Matt Lauer is putting his attention on his family after he was terminated from NBC over allegations of “inappropriate sexual behavior in the workplace.”
“His family is his focus at the moment,” a source tells PEOPLE.
The Today host, 59, married Dutch model Annette Roque in 1998 after meeting on a blind date, and they have three children: son Jack, 16, daughter Romy, 14, and son Thijs, 11. (Lauer was previously married to television producer Nancy Alspaugh from 1981 to 1988.)
Page Six reports that Lauer has left New York to “explain what happened and why he was fired in person” to Jack.
Roque briefly filed for divorce in 2006. Newsweek reports in court documents, Roque claimed Lauer committed “cruel and inhumane” acts against her that endangered her mental and physical well-being as well as repeatedly criticized her parenting skills.
Despite the allegations, Roque withdrew the court papers three weeks after filing them.
In 2010, the couple slammed a report that said they had split and Lauer had moved out of their home as “a work of fiction.”
“I am living in my apartment with Annette and my children as a family and a couple,” Lauer told PEOPLE. “I have never moved out.

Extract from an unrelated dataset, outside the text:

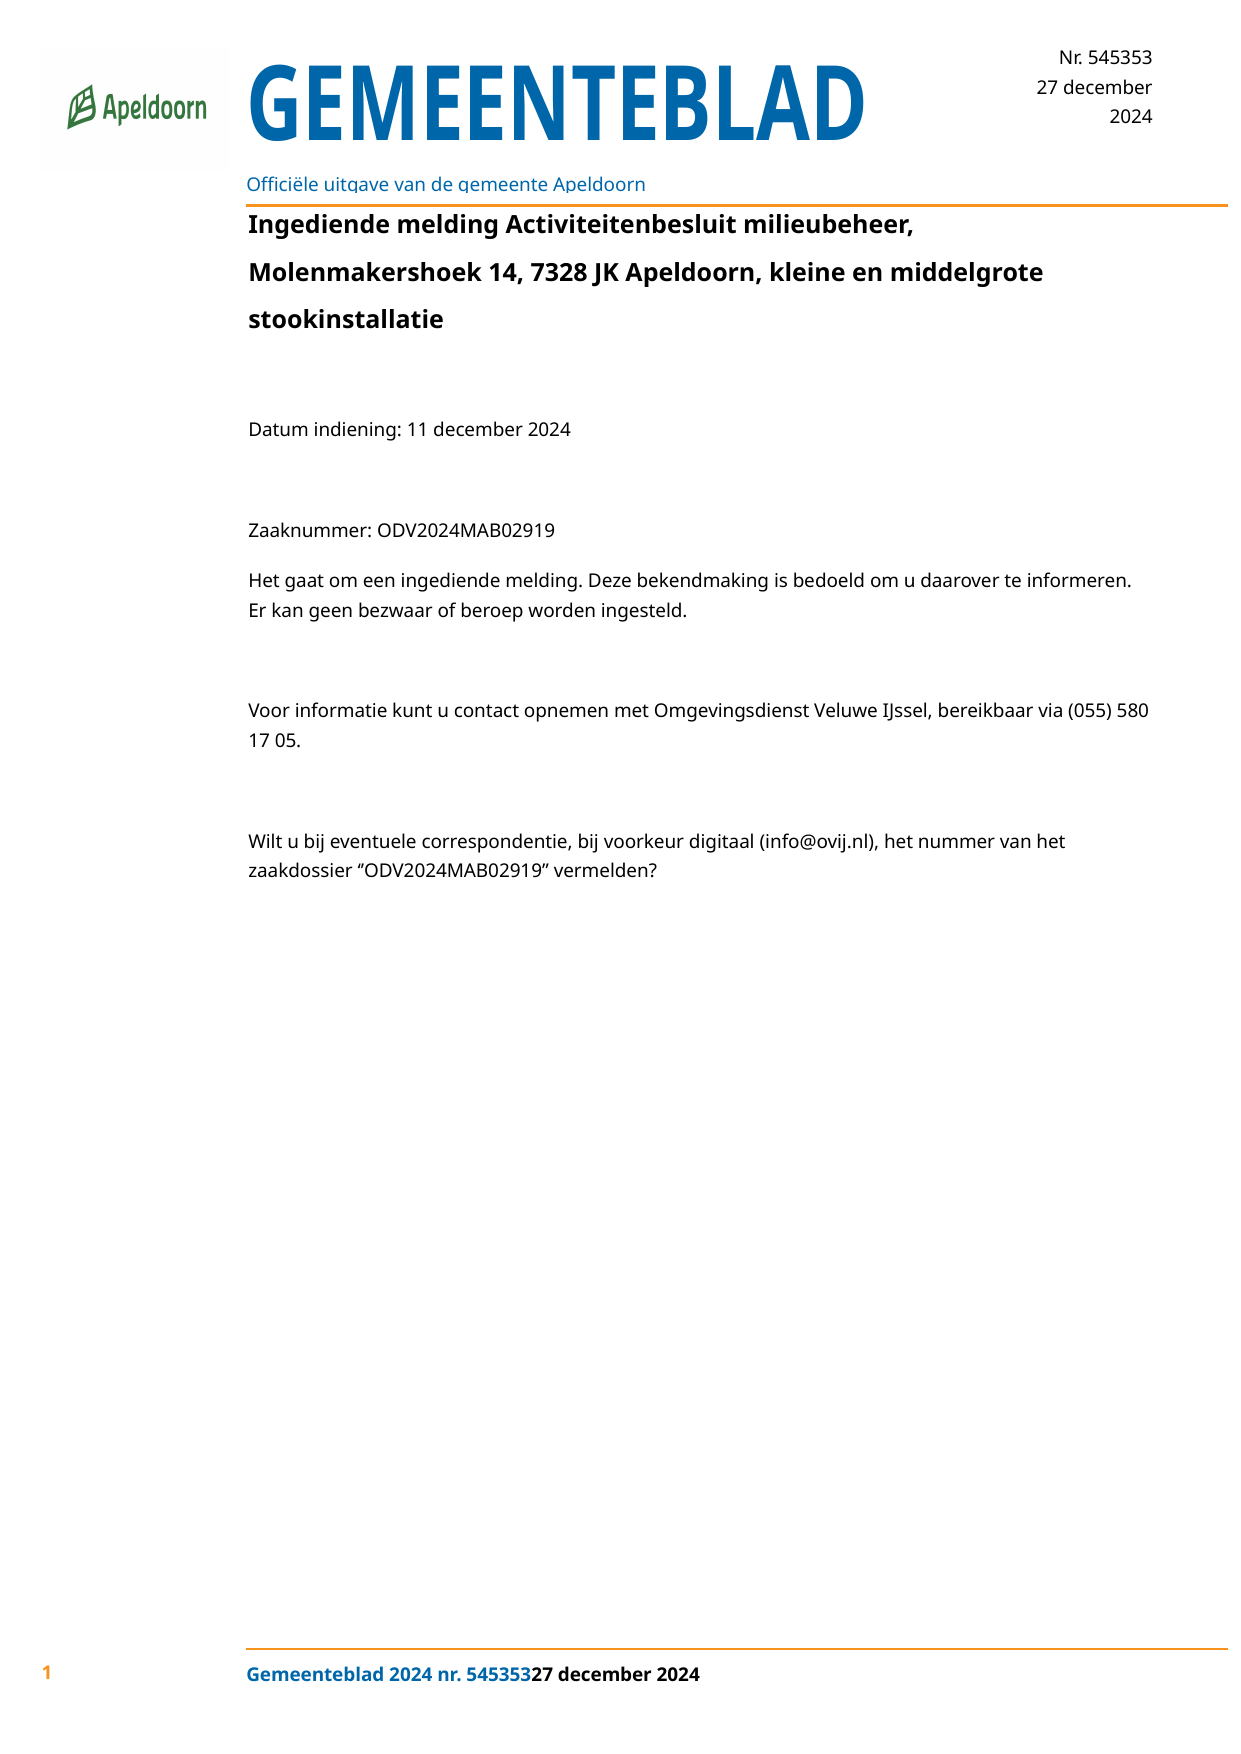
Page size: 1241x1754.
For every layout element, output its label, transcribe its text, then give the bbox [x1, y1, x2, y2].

I am not moving out. There is no truth to that.”
Roque stated in a separate interview with PEOPLE, “Out of self respect, I want to stand up for our family and protect them.”
Lauer acknowledged past difficulties in the marriage, but he labeled reports that he cheated on her as “ridiculous” and “offensive.”

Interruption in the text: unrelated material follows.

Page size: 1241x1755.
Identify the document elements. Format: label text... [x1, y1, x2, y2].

“Have we had a completely perfect, easy marriage? No. But the stories you’ve read over the years are not true,” the TV personality said. “I don’t think we’re any different than any married couple that’s been together for 12 years. The accusations [of infidelity] are ridiculous and I’m not going to [dignify] them with an answer. It’s not true.”

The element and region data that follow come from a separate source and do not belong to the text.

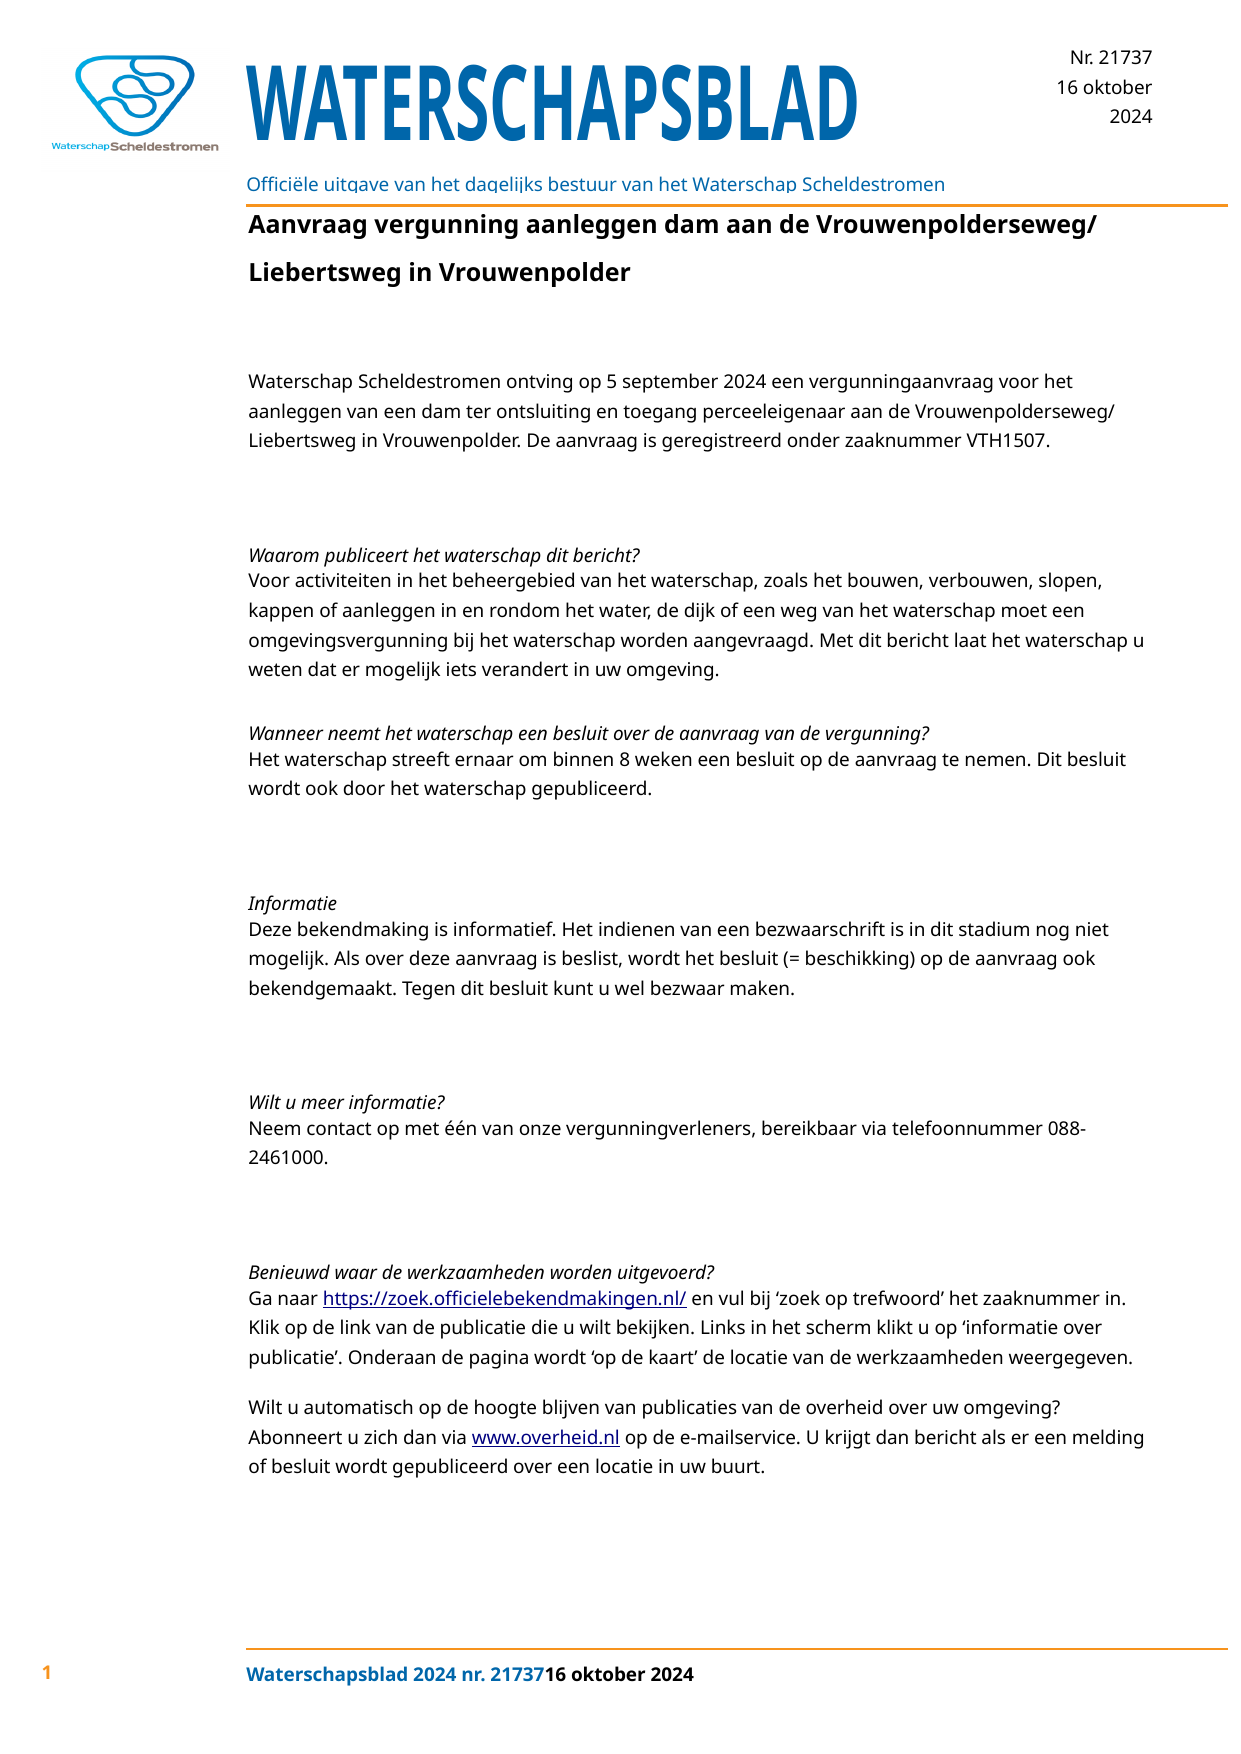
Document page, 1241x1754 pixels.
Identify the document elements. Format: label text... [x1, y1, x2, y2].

text Het waterschap streeft ernaar om binnen 8 weken een besluit op de aanvraag te nemen. Dit besluit wordt ook door het waterschap gepubliceerd. [248, 746, 1152, 801]
text Aanvraag vergunning aanleggen dam aan de Vrouwenpolderseweg/ Liebertsweg in Vrouwenpolder [248, 207, 1152, 288]
picture [41, 47, 231, 172]
text Waterschap Scheldestromen ontving op 5 september 2024 een vergunningaanvraag voor het aanleggen van een dam ter ontsluiting en toegang perceeleigenaar aan de Vrouwenpolderseweg/ Liebertsweg in Vrouwenpolder. De aanvraag is geregistreerd onder zaaknummer VTH1507. [248, 368, 1152, 453]
text Benieuwd waar de werkzaamheden worden uitgevoerd? [248, 1259, 1152, 1285]
text Wilt u meer informatie? [248, 1089, 1152, 1115]
text Deze bekendmaking is informatief. Het indienen van een bezwaarschrift is in dit stadium nog niet mogelijk. Als over deze aanvraag is beslist, wordt het besluit (= beschikking) op de aanvraag ook bekendgemaakt. Tegen dit besluit kunt u wel bezwaar maken. [248, 916, 1152, 1001]
text Wanneer neemt het waterschap een besluit over de aanvraag van de vergunning? [248, 720, 1152, 746]
text Voor activiteiten in het beheergebied van het waterschap, zoals het bouwen, verbouwen, slopen, kappen of aanleggen in en rondom het water, de dijk of een weg van het waterschap moet een omgevingsvergunning bij het waterschap worden aangevraagd. Met dit bericht laat het waterschap u weten dat er mogelijk iets verandert in uw omgeving. [248, 568, 1152, 682]
text Wilt u automatisch op de hoogte blijven van publicaties van de overheid over uw omgeving? Abonneert u zich dan via www.overheid.nl op de e-mailservice. U krijgt dan bericht als er een melding of besluit wordt gepubliceerd over een locatie in uw buurt. [248, 1394, 1152, 1479]
text Waarom publiceert het waterschap dit bericht? [248, 542, 1152, 568]
text Informatie [248, 890, 1152, 916]
text Ga naar https://zoek.officielebekendmakingen.nl/ en vul bij ‘zoek op trefwoord’ het zaaknummer in. Klik op de link van de publicatie die u wilt bekijken. Links in het scherm klikt u op ‘informatie over publicatie’. Onderaan de pagina wordt ‘op de kaart’ de locatie van de werkzaamheden weergegeven. [248, 1285, 1152, 1369]
text Neem contact op met één van onze vergunningverleners, bereikbaar via telefoonnummer 088-2461000. [248, 1115, 1152, 1170]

Roque also acknowledged past marital difficulties but said, “We have worked through it.”
NBC announced Lauer, who signed a $20 million dollar contract in 2016, had been terminated Wednesday.
A source tells PEOPLE the host was fired for alleged inappropriate sexual behavior throughout 2014, including at the Winter Olympics in Sochi, Russia.
An NBC staffer filed a complaint Monday “that was serious enough that he was terminated,” the source explains. “The accuser described inappropriate sexual behavior in the workplace occurring throughout 2014.”
“On Monday night, we received a detailed complaint from a colleague about inappropriate sexual behavior in the workplace by Matt Lauer. It represented, after serious review, a clear violation of our company’s standards. As a result, we’ve decided to terminate his employment,” NBC News chairman Andrew Lack said in a memo to staff announcing Lauer’s firing Wednesday morning, read aloud on Today by Lauer’s co-anchor Savannah Guthrie. “While it is the first complaint about his behavior in the over twenty years he’s been at NBC News, we were also presented with reason to believe this may not have been an isolated incident.”
“Our highest priority is to create a workplace environment where everyone feels safe and protected, and to ensure that any actions that run counter to our core values are met with consequences, no matter who the offender,” Lack continued in the statement. “We are deeply saddened by this turn of events. But we will face it together as a news organization – and do it in as transparent a manner as we can. To that end, Noah and I will be meeting with as many of you as possible throughout the day today to answer your questions.”
“We just learned this moments ago, just this morning,” Guthrie said, with her voice breaking. “As I’m sure you can imagine, we are devastated and we are still processing all of this. And I will tell you right now, we do not know more than what I just shared with you. But we will be covering this story as reporters, as journalists. I’m sure we will be learning more details in the hours and days to come, and we promise we will share that with you.”
She continued, “We are heartbroken. I’m heartbroken for Matt – he is my dear, dear friend and my partner, and he has been loved by many, many people here. And I’m heartbroken for the brave colleague who came forward to tell her story, and any other women who have their own stories to tell.”
“How do you reconcile your love for someone with the revelation that they have behaved badly? I don’t know the answer to that,” Guthrie added. “But I do know this reckoning that so many organizations have been going through is important, it’s long overdue, and it must result in workplaces where all women — all people — feel safe and respected.”
Kotb joined Guthrie in Lauer’s usual seat, calling it a “tough morning.”
“It’s hard to reconcile with what we are hearing with the man who we know, who walks in this building every single day,” Kotb said. “We were both woken up with the news, kind of pre-dawn, and we’re trying to process it and trying to make sense of it – and it’ll take some time for that.”
Roker was visibly upset, saying that he was “trying to process” the news about his friend of 30 years.
Lauer got his start at NBC in 1992 when he filled in as a newsreader on Today, becoming a co-anchor of the morning show in January 1997.